• _Teks yang Dikaji_
== == ==

Franky pun menilai Polda Sulsel tidak mampu menangani kasus tersebut. Dia berharap agar Mabes Polri dapat mengambil alih kasus penipuan ini yang menurutnya dapat merugikan banyak orang.
"Yah kami sebagai korban kalau memang pihak Polda tidak mampu, kami berharap supaya Mabes Polri bisa menarik kasus ini supaya benar-benar keadilan itu ditegakkan," pintanya.
Franky Klaim Sudah Ada 4 Tersangka
Franky lebih lanjut mengklaim sudah ada 4 tersangka di kasus tindak pidana penipuan online investasi kripto bodong. Dia mengaku mengetahui hal tersebut melalui surat pemberitahuan perkembangan hasil penyidikan (SP2HP) yang ia terima dari penyidik. Dia menyebut tersangka bernama Hamsul dan tiga tersangka tambahan lainnya.
"Jadi penetapan Hamsul lebih dulu, kemudian berdasarkan BAP dari para saksi dan sebagainya, mereka gelar perkara lagi ulang, terus ada penetapan tersangka baru lagi 3 orang," tuturnya.
Awal Mula Franky Jadi Korban Investasi Kripto Bodong
Franky awalnya mendapatkan tawaran dari Hamsul untuk melakukan investasi kripto Bitalgo dalam sebuah aplikasi. Ia diiming-imingi melalui sejumlah postingan investor yang telah berhasil dan mendapatkan banyak keuntungan.
"Dimulai dengan berita bohongnya dia oleh Hamsul bahwa dia di masa pandemi pada saat itu 2020, itu dia katanya dengan menghasilkan criptocurrency yang dibuat oleh Sulfikar itu yang disebut namanya Bitalgo, itu mendapatkan keuntungan sekian banyak koin di algo itu, dia jual itu koinnya, dari hasil jual koin itu dia bisa beli mobil Alphard," katanya.
Ia kemudian tertarik dan dituntun membuat akun oleh Sitti Sulaeha. Franky lantas menyetor uang ke Sulaeha dan Sulaeha meneruskan ke Hamsul.
"Akhirnya ketemu dengan Sitti Sulaeha, kami dijelaskan untuk bergabung, bagaimana cara investasi dan sebagainya. Akhirnya dibuatkan akun aplikasi kami sebagai korban masing-masing akun oleh Sitti Sulaeha atas tuntunan dari Hamsul," jelas Franky.

== == ==

• _Baris yang Disediakan_
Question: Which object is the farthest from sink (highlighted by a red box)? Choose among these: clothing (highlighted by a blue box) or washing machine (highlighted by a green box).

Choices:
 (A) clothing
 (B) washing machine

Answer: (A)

== == ==

• _Tugas Anda_
Jawablah pertanyaan berikut berdasarkan teks tentang penipuan investasi kripto.
(a) Pihak mana yang diharapkan Franky mengambil alih kasus ini?
(b) Melalui surat apa Franky mengetahui bahwa sudah ada 4 tersangka?
(c) Siapa yang menuntun Franky membuat akun di aplikasi?

• _Hasil Tugas_
(a) Mabes Polri.
(b) Surat pemberitahuan perkembangan hasil penyidikan (SP2HP) yang ia terima dari penyidik.
(c) Sitti Sulaeha.